Returning from my own self imposed wilderness at the dismalness of the political scene to the local fold in New Forest East has been a revelation to me to see how social media networks can re energise the election process, and importantly how it has engaged more of our local membership helpers during campaigns – and not just the under 35s. The more active are definitely the silver surfers who have taken to the new technology like a duck to water. So much so, that a regular evening briefing session during the campaign was abandoned in favour of updates by Facebook.
It seems a long way from endlessly shoving leaflets through doors for our Liberal candidate in 1966 in Bracknell when I was 7 years of age – encouraged by my mother who idolised Jo Grimond. With just 12 MPs from 8.5% of the national vote in that election, we’ve thankfully moved a long way since.
As an aside, our high point in that constituency was organising a public meeting at a local school hall for David Owen after the Limehouse Declaration in January 1981 and the formation of the SDP. We expected 200. In the event 800 showed up. And that was when the print media was in its full pomp. Big circulations, big newsooms. Not the fragmented state of our media today.
Running a Facebook page and Twitter account for our candidate during this election – whilst he pressed the flesh on the doorstep – has certainly given me glimpse of how we can run an online campaign side by side with main stream media (MSM). Our candidates ‘feed’ was an eclectic mix of news, humour, retweets from the politicos plus the evangelical and prosaic from Cowley Street, cartoons, pictures and the occasional Youtube video. Very time consuming; great fun to do, but probably, at this election, with a quite a limited audience. It certainly seemed to help ‘develop’ a character for our candidate.
Too often during the campaign I was frustrated by the paucity of truly ‘local’ coverage. Our local ITV station has an area which extends from Southend to Weymouth and frankly its election coverage was dismal. The BBC had far too may other ‘interesting’ seats and battles to cover to pay much attention to ours.
Our local paper also covered some tight battles across the city of Southampton, so the question remains as to how we can engage and inform our truly local electorate. Both Romsey and Eastleigh abut our patch and on election night we had pride and pain in equal measure watching their results.
It suggests to me that to remain relevant to our local electorate we continue to use MSM and campaign literature through to (our) Council elections next year in order to drive the localised Twitterati and Facebookers to our pages and web site, which provide links to each other. Curiously ‘fans’ to our local pages continue to rise even after the result, so the informed feed will carry on albeit in a lower key. It’ll be curious to see whether an expection will build for us to defend difficult decisions as we are now part of a coalition Government.
I would certainly be interested in hearing of other experiences using social media and how local engagement can be increased.



One Comment
I’m still not convinced of the value of blogging, Facebook etc. for anything less than Parliamentary campaigns.

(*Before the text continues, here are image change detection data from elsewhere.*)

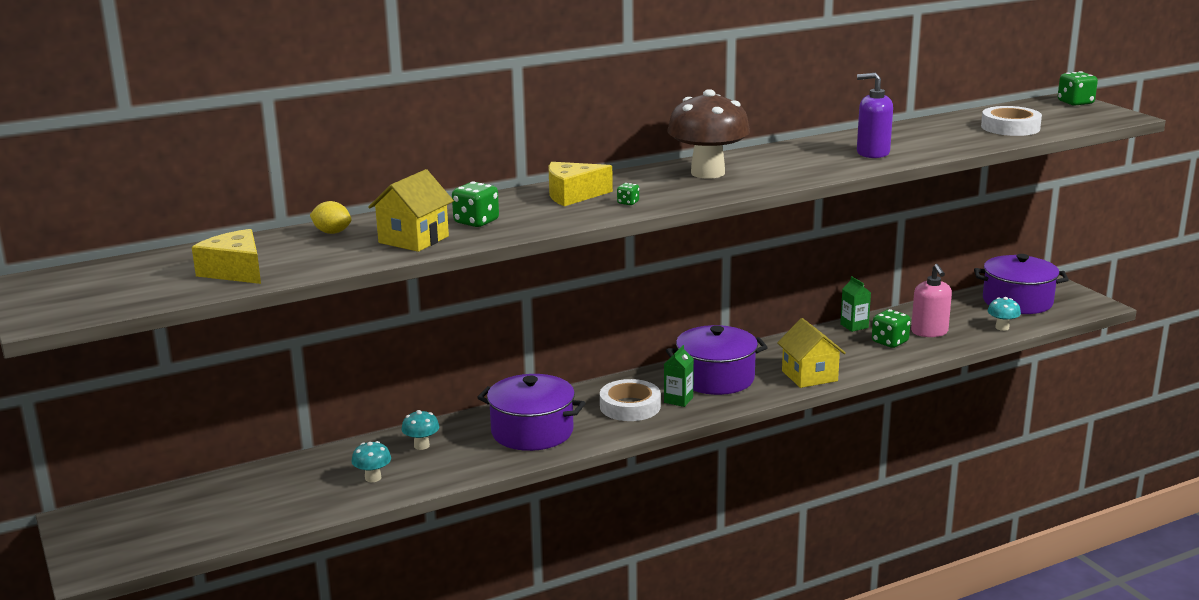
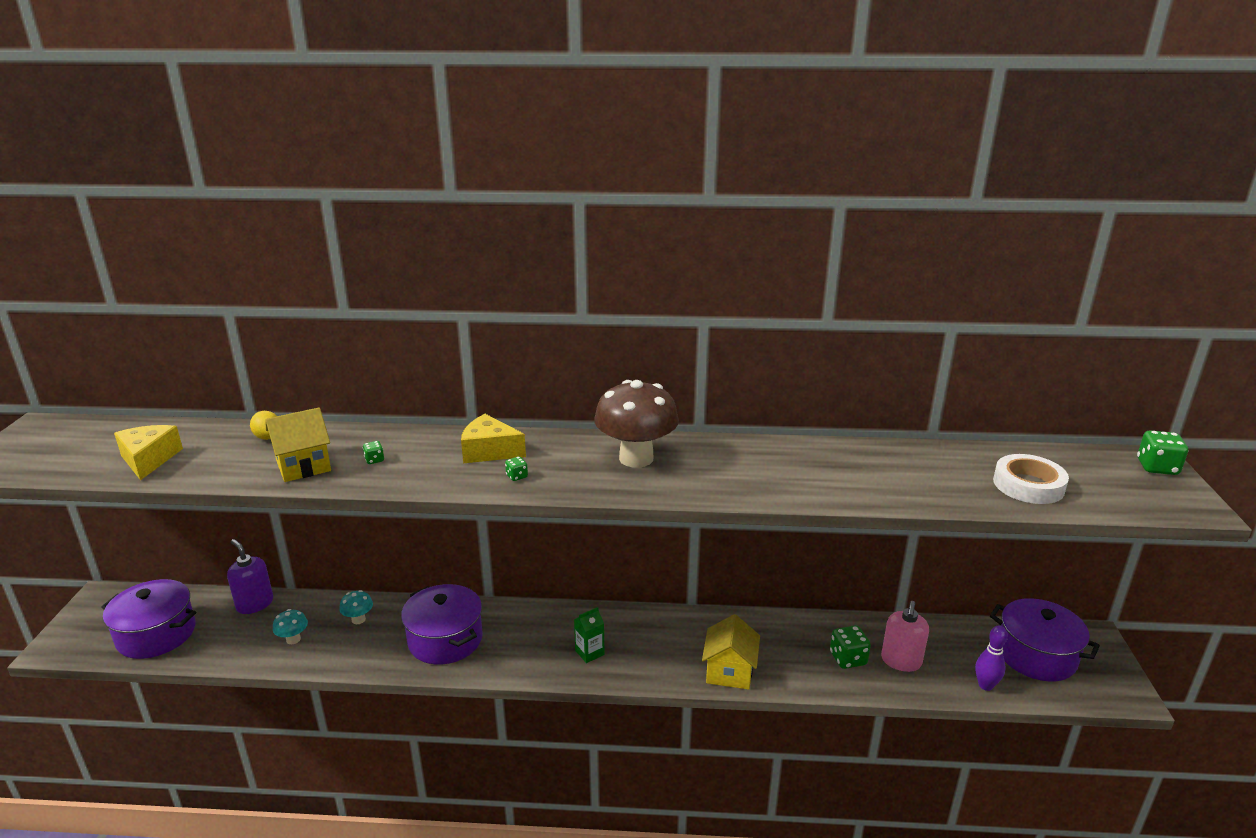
camera: 30 degrees right, 5 degrees up
green dice [452,181,499,227] -> green dice [362,441,384,464], size x0.52
white tape [600,379,661,421] -> none
purple pot [666,325,768,395] -> purple pot moved to [101,579,196,659]
green carton [840,276,871,332] -> none
purple soap dispenser [857,73,893,158] -> purple soap dispenser moved to [227,539,273,614]
turquoise mushroom [987,297,1021,331] -> purple bowling pin [975,626,1008,691]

I’ve done my best to minimise the hassle and duplication (blog entries go to Facebook automatically, Facebook status updates go to Twitter, Twitter feed in sidebar of blog) but it still takes up time I could spend campaigning or delivering.

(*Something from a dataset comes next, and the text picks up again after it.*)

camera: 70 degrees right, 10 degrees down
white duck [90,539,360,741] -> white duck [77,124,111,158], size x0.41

Sure, if I had the resources to deliver my ward quickly and easily, then I’d consider spending more time on the online stuff, but putting URLs on my leaflets hasn’t lead to a huge takeup from the people they’ve been delivered to.
The one thing I do do with social media, because it’s easy, is put articles from my Focus leaflets online as blog entries, and use my original blog entries as Focus stories. This takes little work for me and means I can deliver the same information to people in many ways.